Maybe I'm cranky, maybe I've heard it all, but I'm not of a mind to be preached to and berated by Billie Joe Armstrong and his wing men.
If Green Day had filtered their message through some interesting characters or narratives, I might be more receptive, but, as far as
Breakdown is concerned, I'll take my bludgeoning from power chords instead of The Message.
And so I turn my attention to the music. When Green Day's
Dookie album blew up in 1994, a new genre was coined: pop-punk. Fifteen years on, no one does it better - not even close. The Northern Cali trio can really work wonders with a limited bag of simple chords, crafting them into ever-catchy progressions. They are also superior hook-smiths;
Breakdown contains nary a clunker melody.
And to further add to the album's success, Green Day includes several songs that break from the pop-punk mold, or at least stretch it: the piano-driven "Last Night on Earth," a love song (even angry geezer punks take time out for love); "Restless Heart Syndrome," a wistful mid-tempo piece that dials back the guitar and finds Armstrong sliding into a vulnerable falsetto; a few songs - notably "21 Guns" and the closer "See the Lights" - that emphasize the pop over the punk, and take their own cues from '60's titans like The Who and The Beatles.

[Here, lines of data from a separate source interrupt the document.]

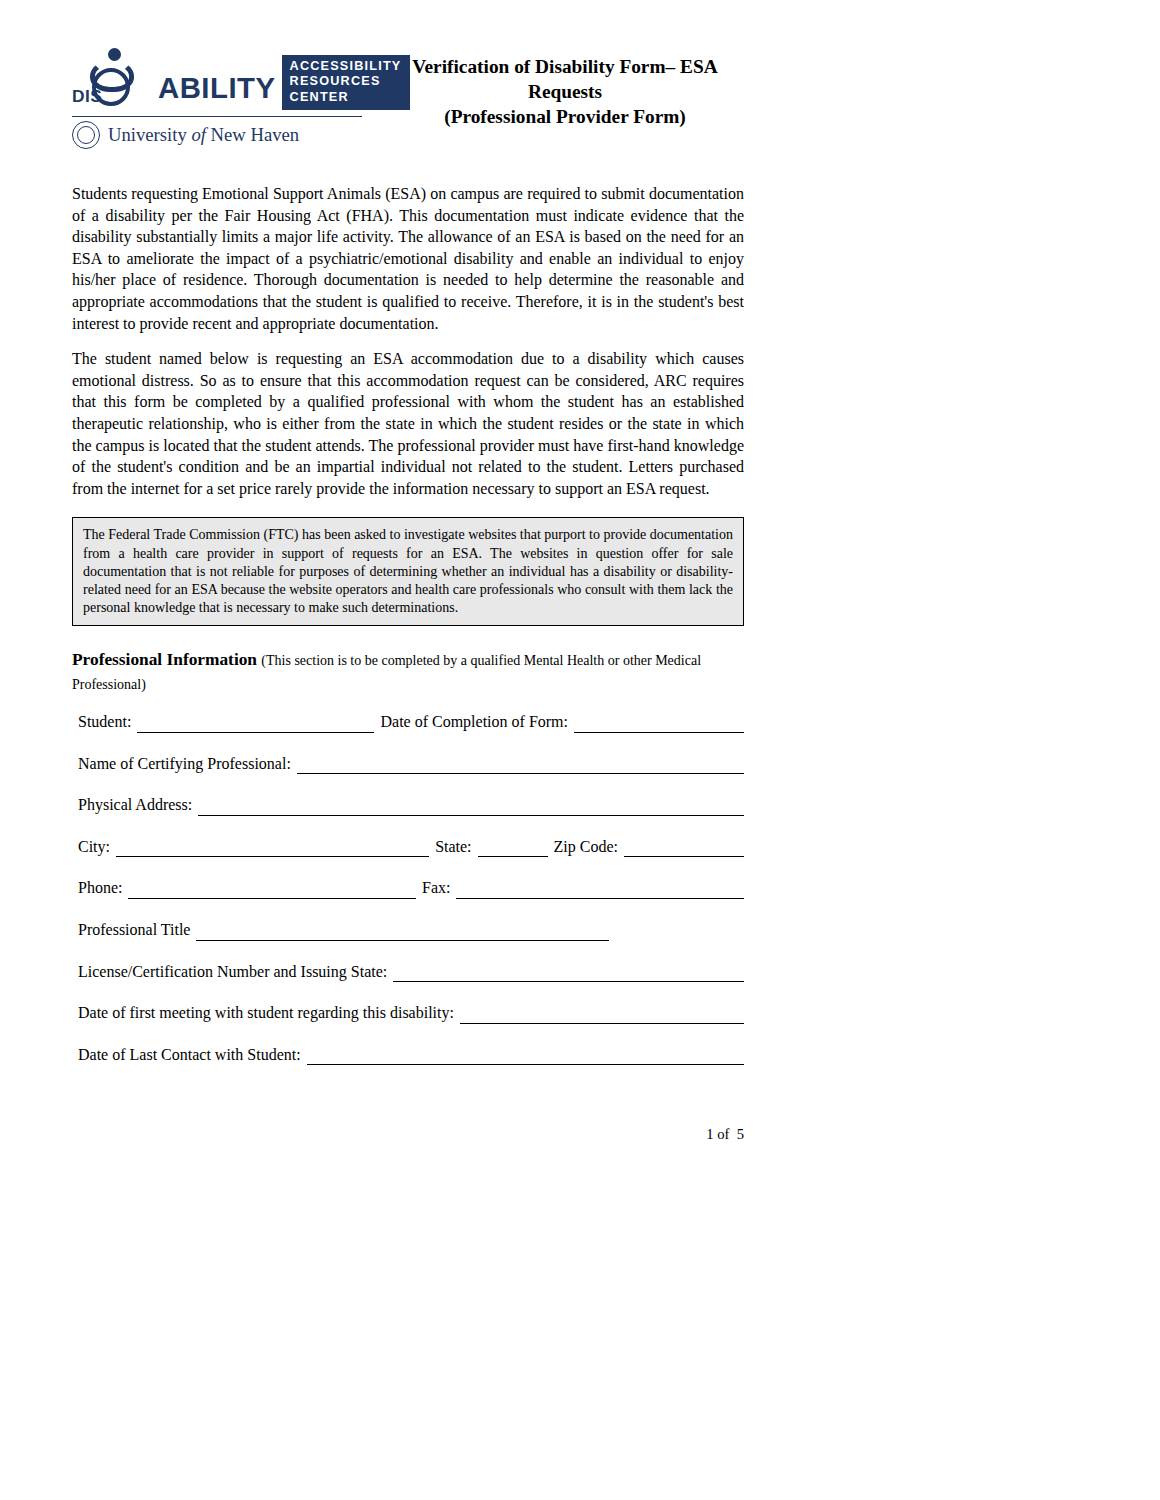DIS
ABILITY
Accessibility
Resources
Center
University of New Haven
Verification of Disability Form– ESA Requests
(Professional Provider Form)
Students requesting Emotional Support Animals (ESA) on campus are required to submit documentation of a disability per the Fair Housing Act (FHA). This documentation must indicate evidence that the disability substantially limits a major life activity. The allowance of an ESA is based on the need for an ESA to ameliorate the impact of a psychiatric/emotional disability and enable an individual to enjoy his/her place of residence. Thorough documentation is needed to help determine the reasonable and appropriate accommodations that the student is qualified to receive. Therefore, it is in the student's best interest to provide recent and appropriate documentation.
The student named below is requesting an ESA accommodation due to a disability which causes emotional distress. So as to ensure that this accommodation request can be considered, ARC requires that this form be completed by a qualified professional with whom the student has an established therapeutic relationship, who is either from the state in which the student resides or the state in which the campus is located that the student attends. The professional provider must have first-hand knowledge of the student's condition and be an impartial individual not related to the student. Letters purchased from the internet for a set price rarely provide the information necessary to support an ESA request.
The Federal Trade Commission (FTC) has been asked to investigate websites that purport to provide documentation from a health care provider in support of requests for an ESA. The websites in question offer for sale documentation that is not reliable for purposes of determining whether an individual has a disability or disability-related need for an ESA because the website operators and health care professionals who consult with them lack the personal knowledge that is necessary to make such determinations.
Professional Information (This section is to be completed by a qualified Mental Health or other Medical Professional)
Student: Date of Completion of Form:
Name of Certifying Professional:
Physical Address:
City: State: Zip Code:
Phone: Fax:
Professional Title
License/Certification Number and Issuing State:
Date of first meeting with student regarding this disability:
Date of Last Contact with Student:
1 of 5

The title track, which follows a short intro song, is the grandest of all the statements, the theme- and tempo-setter. It forcefully flows through three sections: straight rock, followed by a jiggish, Celtic-inspired romp, capped by an epic, slowed-down coda. Triumphant.
So you might be thinking now: Does this dude like the album or not? Short answer is yes, I do. But here's the qualifier: Listening to any one, two, even three or four songs from
21st Century Breakdown is an absolute treat. But trying to swallow the whole thing tends to trigger my gag reflex.